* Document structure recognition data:
____________

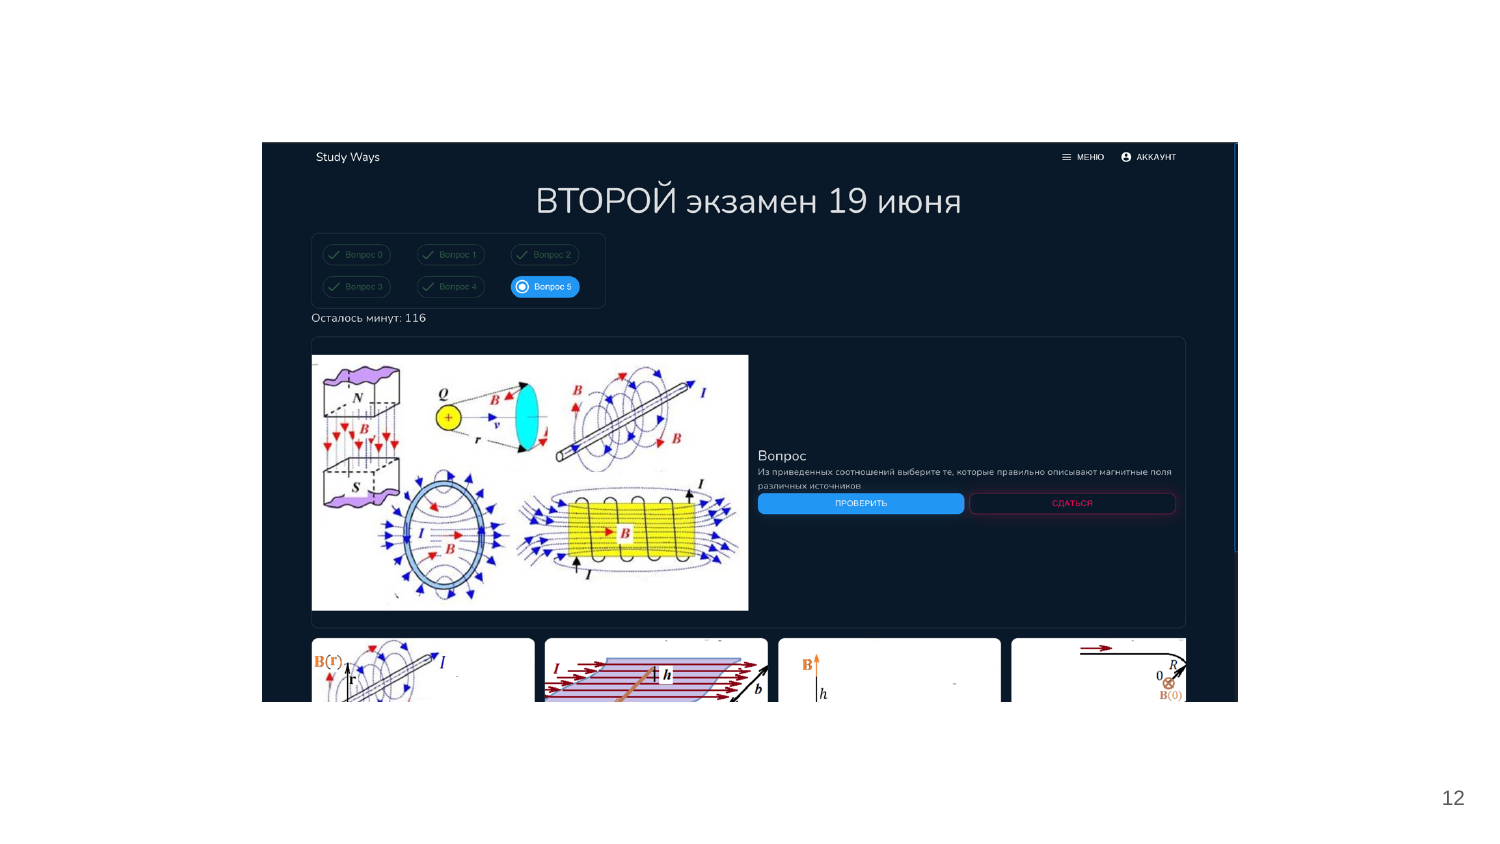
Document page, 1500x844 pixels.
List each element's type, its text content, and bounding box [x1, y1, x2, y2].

slide_number 12 [1389, 764, 1480, 830]
picture [262, 141, 1238, 702]
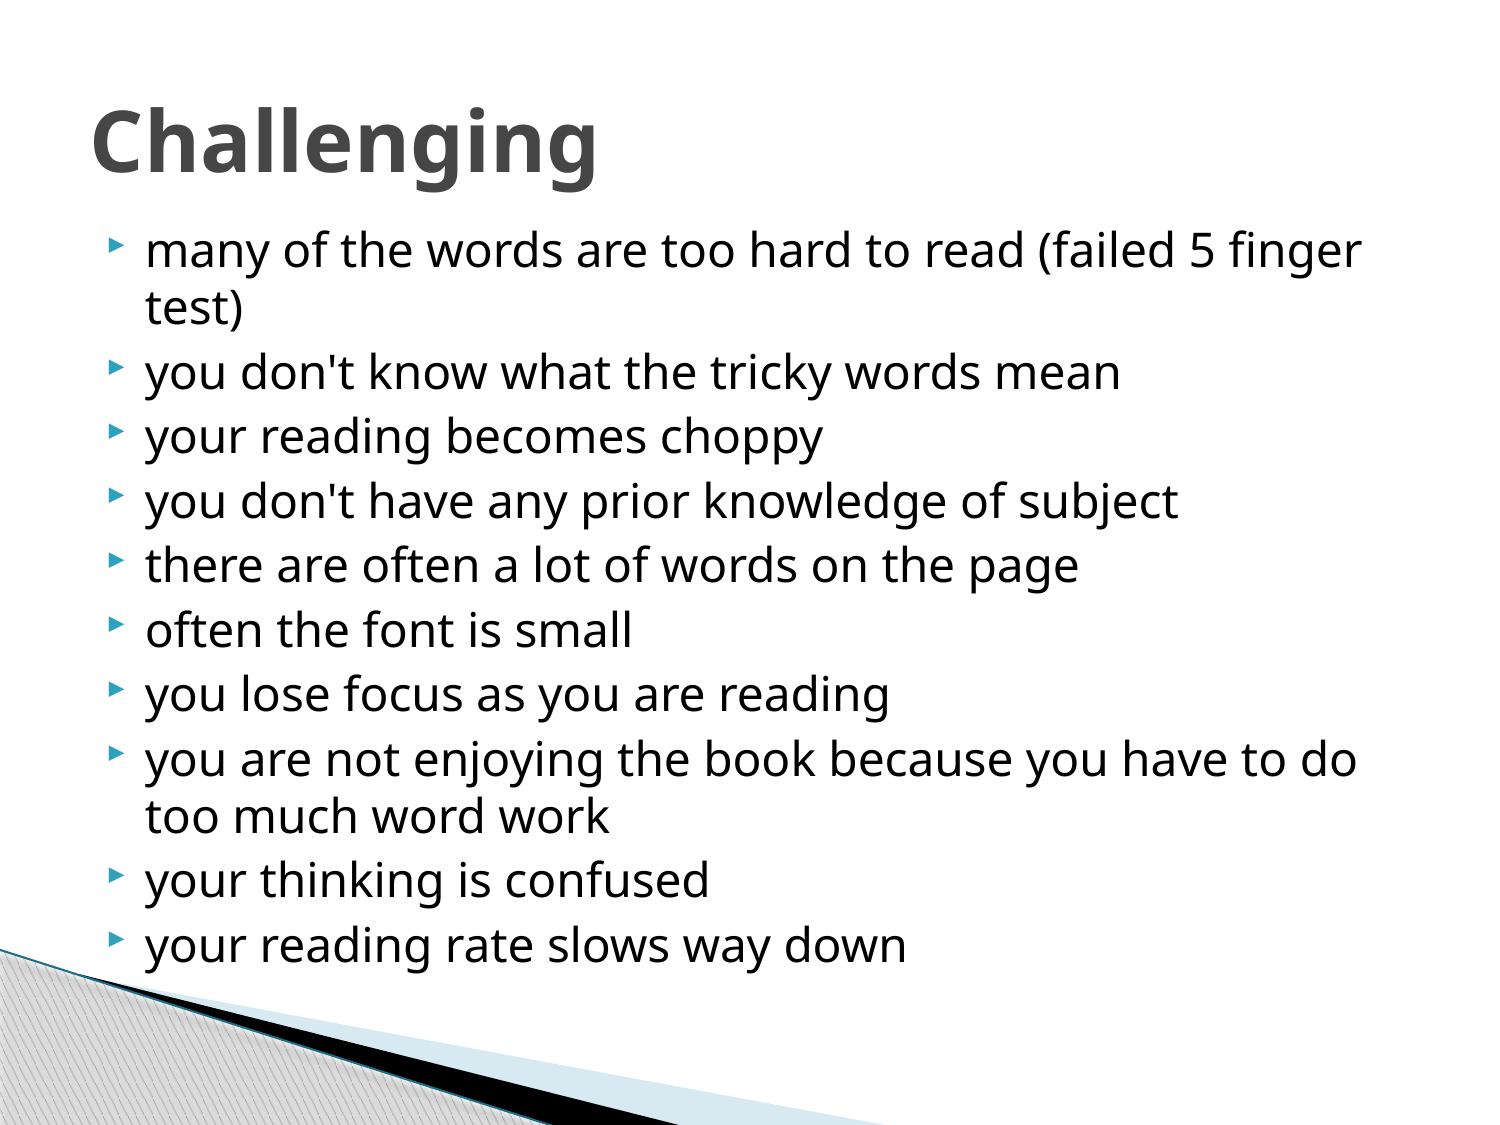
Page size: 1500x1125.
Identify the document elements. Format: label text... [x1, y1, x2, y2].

title Challenging [75, 45, 1425, 233]
list many of the words are too hard to read (failed 5 finger test) you don't know what the tricky words mean your reading becomes choppy you don't have any prior knowledge of subject there are often a lot of words on the page often the font is small you lose focus as you are reading you are not enjoying the book because you have to do too much word work your thinking is confused your reading rate slows way down [75, 233, 1425, 986]
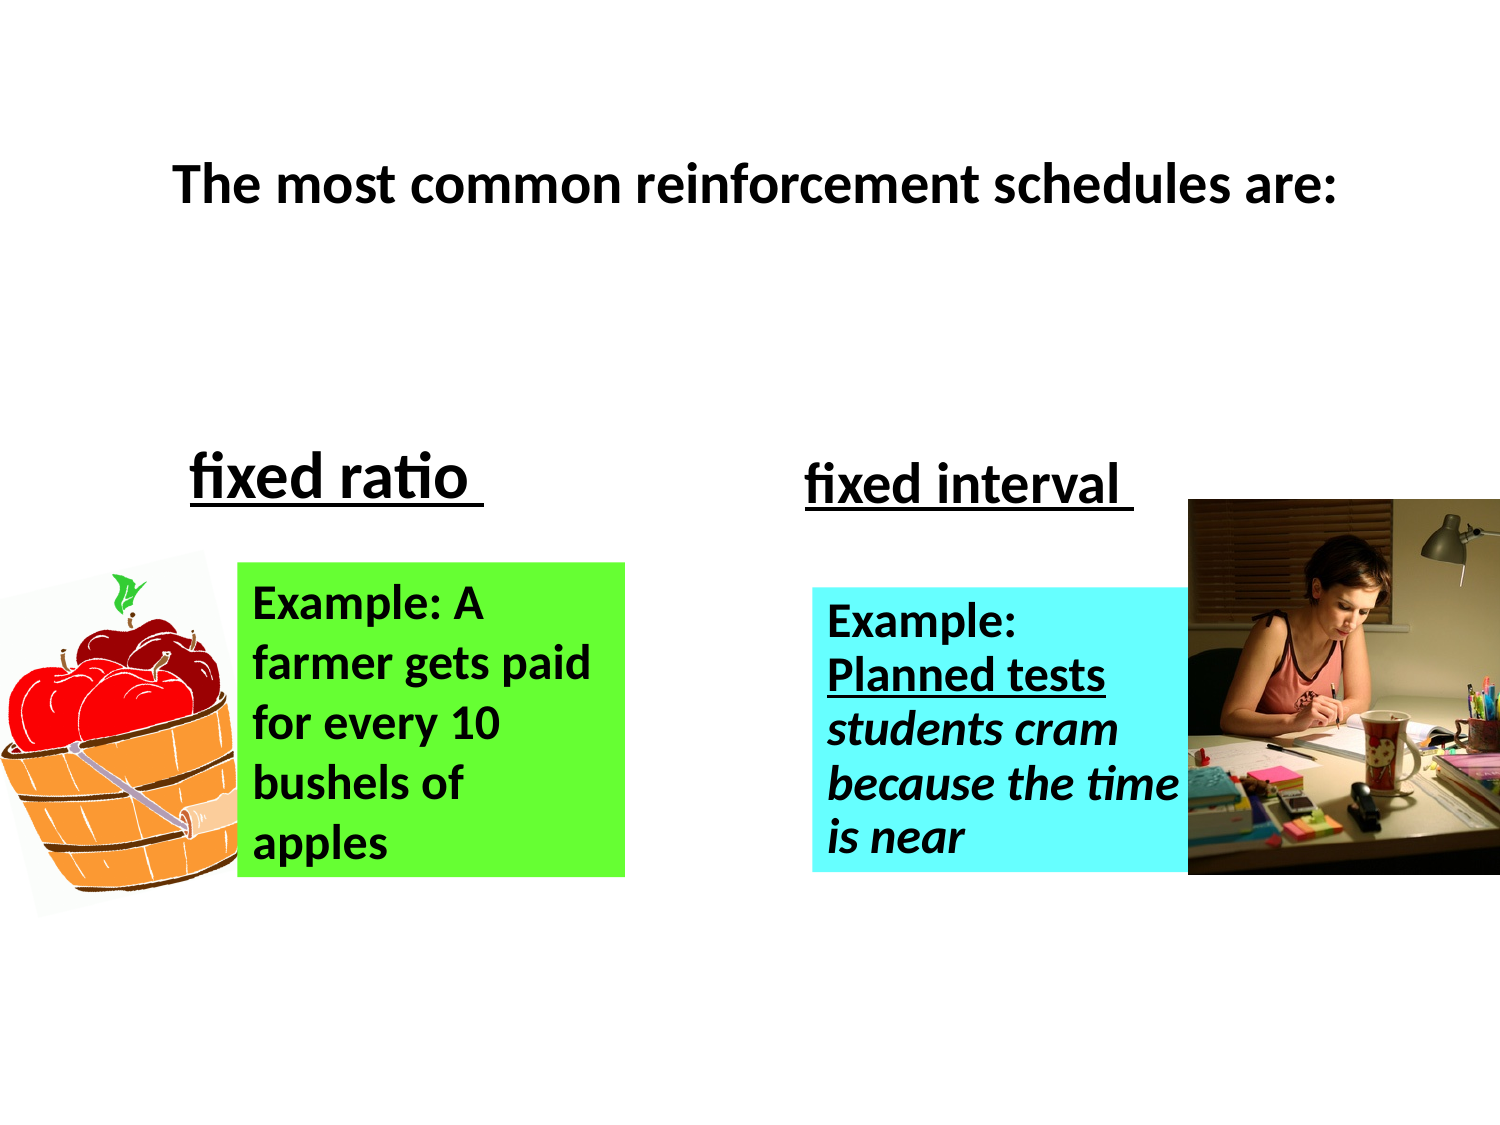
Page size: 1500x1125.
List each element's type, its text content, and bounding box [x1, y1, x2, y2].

text_box Example: A farmer gets paid for every 10 bushels of apples [237, 562, 625, 878]
picture [0, 550, 245, 917]
list The most common reinforcement schedules are: [112, 137, 1413, 880]
picture [1188, 499, 1500, 876]
text_box fixed interval [790, 437, 1150, 523]
text_box fixed ratio [62, 424, 612, 520]
text_box Example: Planned tests students cram because the time is near [812, 587, 1183, 873]
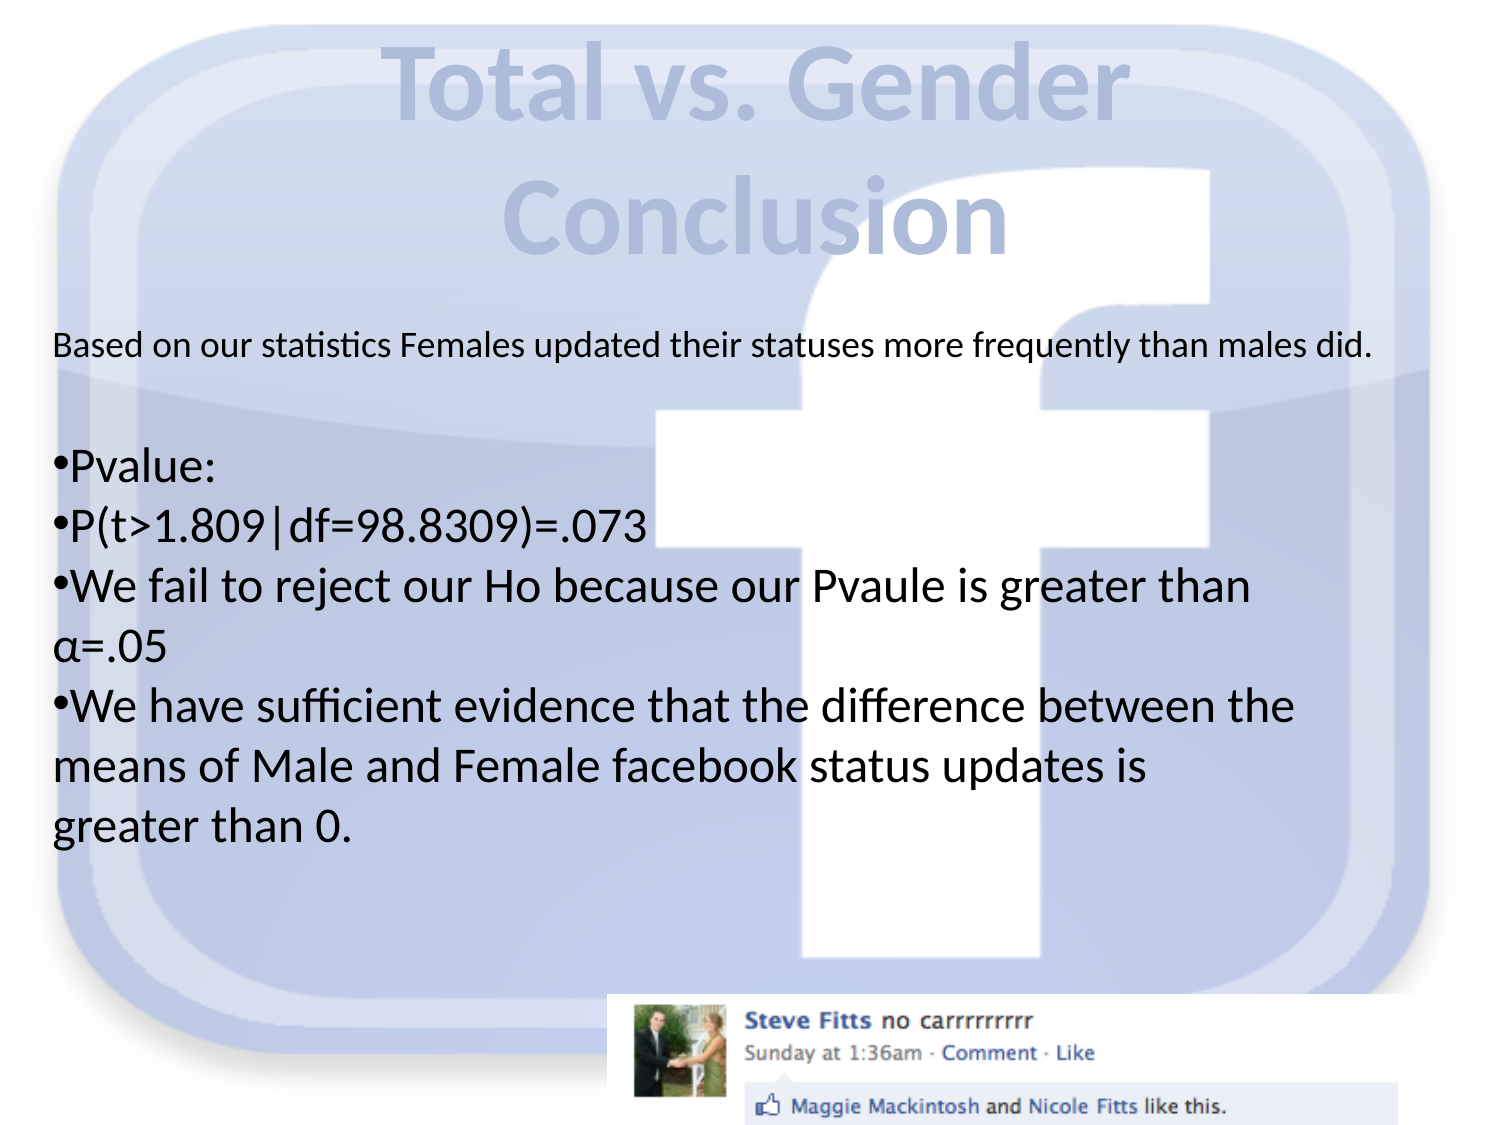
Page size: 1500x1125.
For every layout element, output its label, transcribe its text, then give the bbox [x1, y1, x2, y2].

text_box Pvalue: P(t>1.809|df=98.8309)=.073 We fail to reject our Ho because our Pvaule is greater than α=.05 We have sufficient evidence that the difference between the means of Male and Female facebook status updates is greater than 0. [37, 424, 1313, 860]
picture [607, 994, 1500, 1125]
text_box Based on our statistics Females updated their statuses more frequently than males did. [37, 312, 1500, 373]
text_box Total vs. Gender Conclusion [365, 0, 1149, 285]
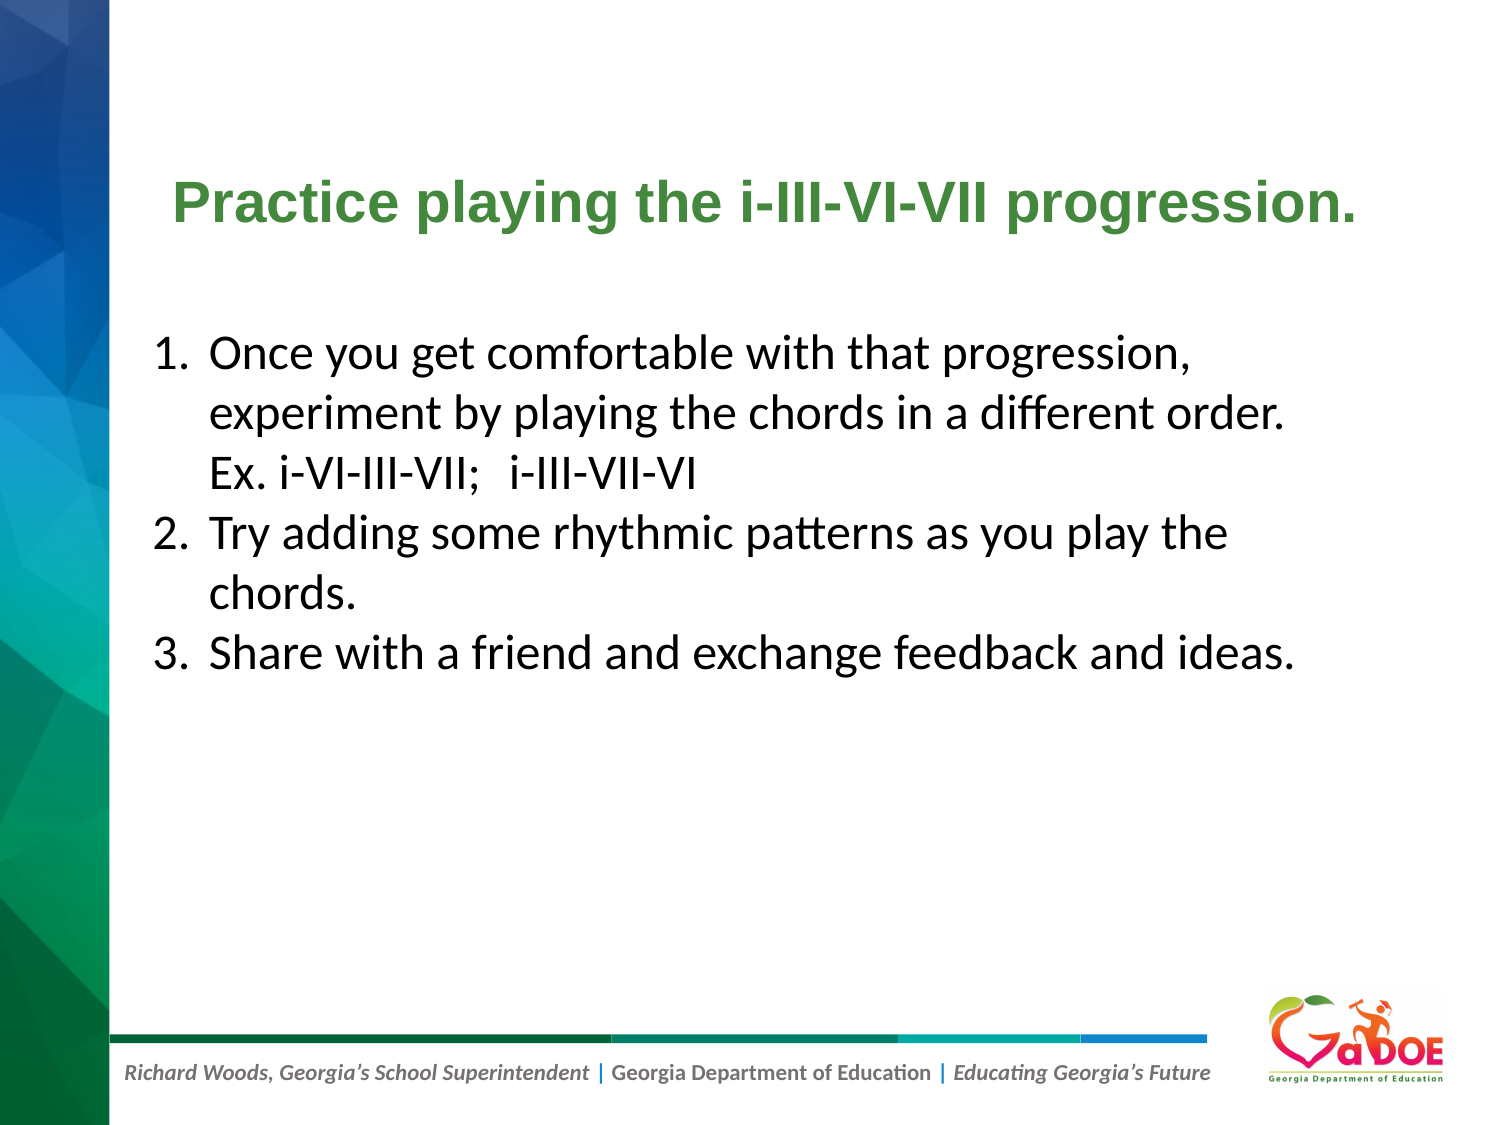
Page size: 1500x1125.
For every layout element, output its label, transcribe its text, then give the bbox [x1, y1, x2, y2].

title Practice playing the i-III-VI-VII progression. [157, 94, 1452, 313]
picture [0, 0, 110, 1125]
picture [1263, 987, 1447, 1089]
text_box Once you get comfortable with that progression, experiment by playing the chords in a different order. Ex. i-VI-III-VII; i-III-VII-VI Try adding some rhythmic patterns as you play the chords. Share with a friend and exchange feedback and ideas. [137, 312, 1346, 687]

____________

Skip the pictures, then return the rest of the data exactly.

Document page, 1500x844 pixels.
List each element's type, its text content, and bounding box [x1, y1, x2, y2].

slide_number 12 [1389, 764, 1480, 830]
picture [262, 141, 1238, 702]
Page size: 1500x1125.
Identify the document elements. Format: label text... [x1, y1, x2, y2].

title Challenging [75, 45, 1425, 233]
list many of the words are too hard to read (failed 5 finger test) you don't know what the tricky words mean your reading becomes choppy you don't have any prior knowledge of subject there are often a lot of words on the page often the font is small you lose focus as you are reading you are not enjoying the book because you have to do too much word work your thinking is confused your reading rate slows way down [75, 233, 1425, 986]
Page size: 1500x1125.
List each element's type, its text content, and bounding box [x1, y1, x2, y2].

text_box Example: A farmer gets paid for every 10 bushels of apples [237, 562, 625, 878]
picture [0, 550, 245, 917]
list The most common reinforcement schedules are: [112, 137, 1413, 880]
picture [1188, 499, 1500, 876]
text_box fixed interval [790, 437, 1150, 523]
text_box fixed ratio [62, 424, 612, 520]
text_box Example: Planned tests students cram because the time is near [812, 587, 1183, 873]
Page size: 1500x1125.
For every layout element, output its label, transcribe its text, then give the bbox [x1, y1, x2, y2].

text_box Pvalue: P(t>1.809|df=98.8309)=.073 We fail to reject our Ho because our Pvaule is greater than α=.05 We have sufficient evidence that the difference between the means of Male and Female facebook status updates is greater than 0. [37, 424, 1313, 860]
picture [607, 994, 1500, 1125]
text_box Based on our statistics Females updated their statuses more frequently than males did. [37, 312, 1500, 373]
text_box Total vs. Gender Conclusion [365, 0, 1149, 285]
Page size: 1500x1125.
For every layout element, output its label, transcribe its text, then give the bbox [x1, y1, x2, y2].

title Practice playing the i-III-VI-VII progression. [157, 94, 1452, 313]
picture [0, 0, 110, 1125]
picture [1263, 987, 1447, 1089]
text_box Once you get comfortable with that progression, experiment by playing the chords in a different order. Ex. i-VI-III-VII; i-III-VII-VI Try adding some rhythmic patterns as you play the chords. Share with a friend and exchange feedback and ideas. [137, 312, 1346, 687]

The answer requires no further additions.